Early I-40 Crash Near I-840 Snarls Eastbound Commute for Miles
A 5:15 a.m. crash on I-40 near I-840 backed traffic up for miles toward Burlington, at one of North Carolina's most crash-prone corridors.

A single-lane closure on eastbound Interstate 40 near the I-840 outer loop triggered miles of stop-and-go traffic stretching back toward Burlington during Friday morning's commute, after a crash struck that stretch of eastern Guilford County at 5:15 a.m.
NCDOT estimated the lane would be cleared by roughly 7:30 a.m., placing the disruption inside a more-than-two-hour window that fell squarely across peak travel time for drivers moving east out of Greensboro. Whether any serious injuries resulted had not been confirmed as of the initial bulletin.
The clearance timeline is no anomaly for this corridor. According to NCDOT data, four of Greensboro's five most crash-prone locations from 2020 through 2023 sit along I-40, a finding that helped the city top North Carolina's annual ranking of most dangerous cities for drivers in 2021, 2022, and 2023 consecutively. Multiple sections of I-40, I-840, I-73, and I-85 are identified in that analysis as high-risk corridors, with fast-moving traffic as the unifying factor. Nearly 36 percent of all Greensboro crashes recorded during that four-year span involved injuries, a rate roughly double that of Winston-Salem and Raleigh.
Speed is the central variable. When a lane goes down at a high-speed interchange like I-40 at I-840, the effect ripples outward fast: commuters divert onto US 70 (Wendover Avenue) and other east-west connectors that are already carrying load well before 7 a.m. On Friday, that calculus played out across the entire Greensboro-to-Burlington corridor.

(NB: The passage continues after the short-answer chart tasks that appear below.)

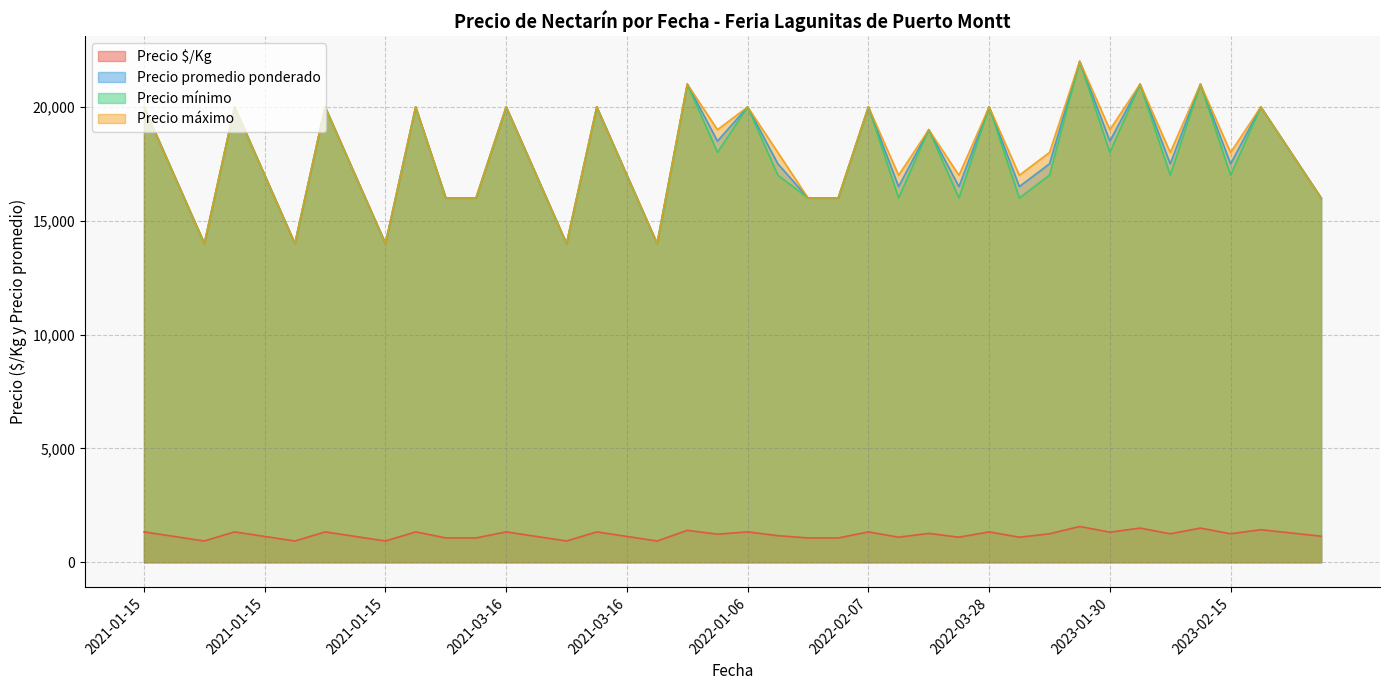

How many lines are shown in the chart?

4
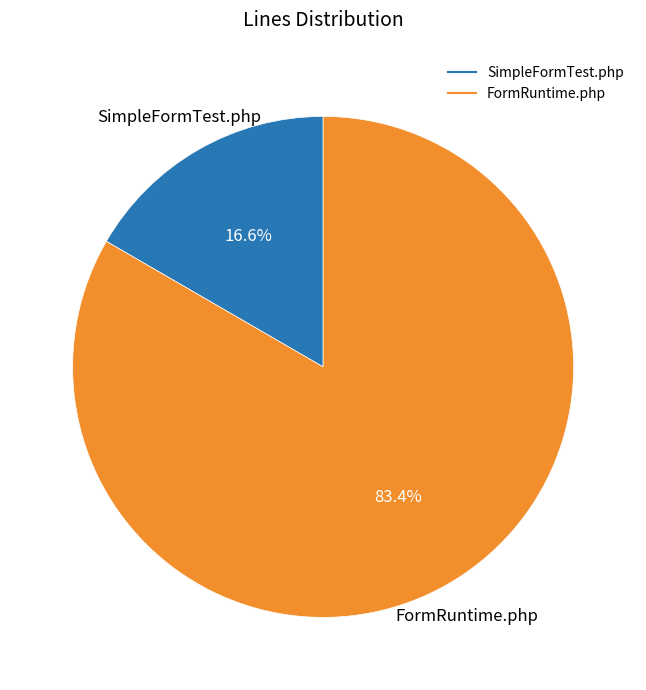

To the nearest percent, what is the combined percentage of FormRuntime.php and SimpleFormTest.php?

100%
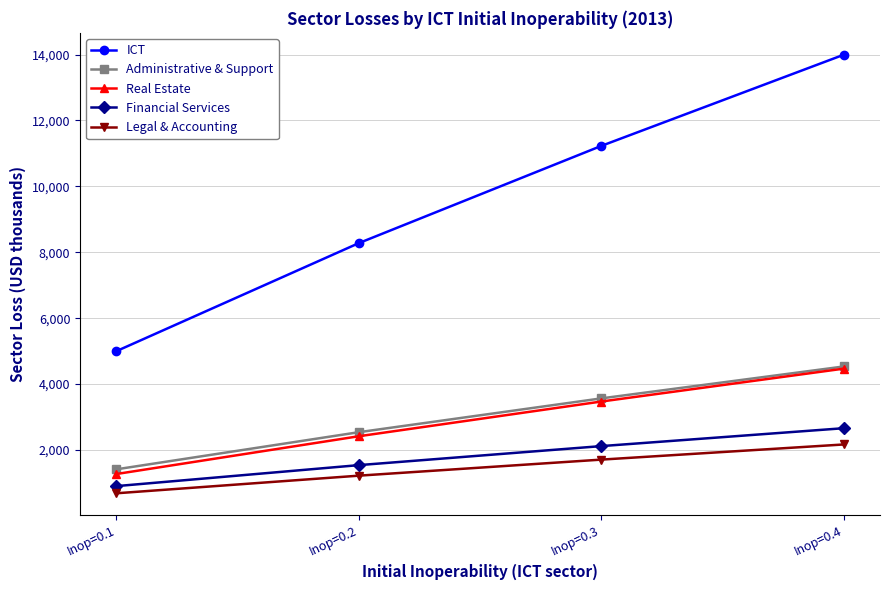

What is the sum of the Financial Services values at Inop=0.4 and Inop=0.2?

4197.1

For drivers who regularly run that stretch, US 70 east from Greensboro offers the most practical surface alternative when the interstate is compromised. Accessible via the Wendover Avenue interchange west of the crash zone, US 70 runs through McLeansville and into Alamance County. NCDOT's DriveNC.gov portal provides real-time lane status during active incidents, and local traffic radio carries advisories as crews work the scene.
The I-840 ramp geometry adds a specific hazard: outbound loop traffic merges with through-traffic already moving at interstate speeds in a compressed zone, and pre-dawn visibility narrows reaction time further. North Carolina Highway Patrol will investigate causation, and follow-up reporting from law enforcement may clarify whether citations were issued and confirm the final injury count.
A two-plus-hour recovery window during peak rush, at a documented crash cluster, is eastern Guilford's recurring cost. Until that interchange sees targeted safety investment, the arithmetic will not change.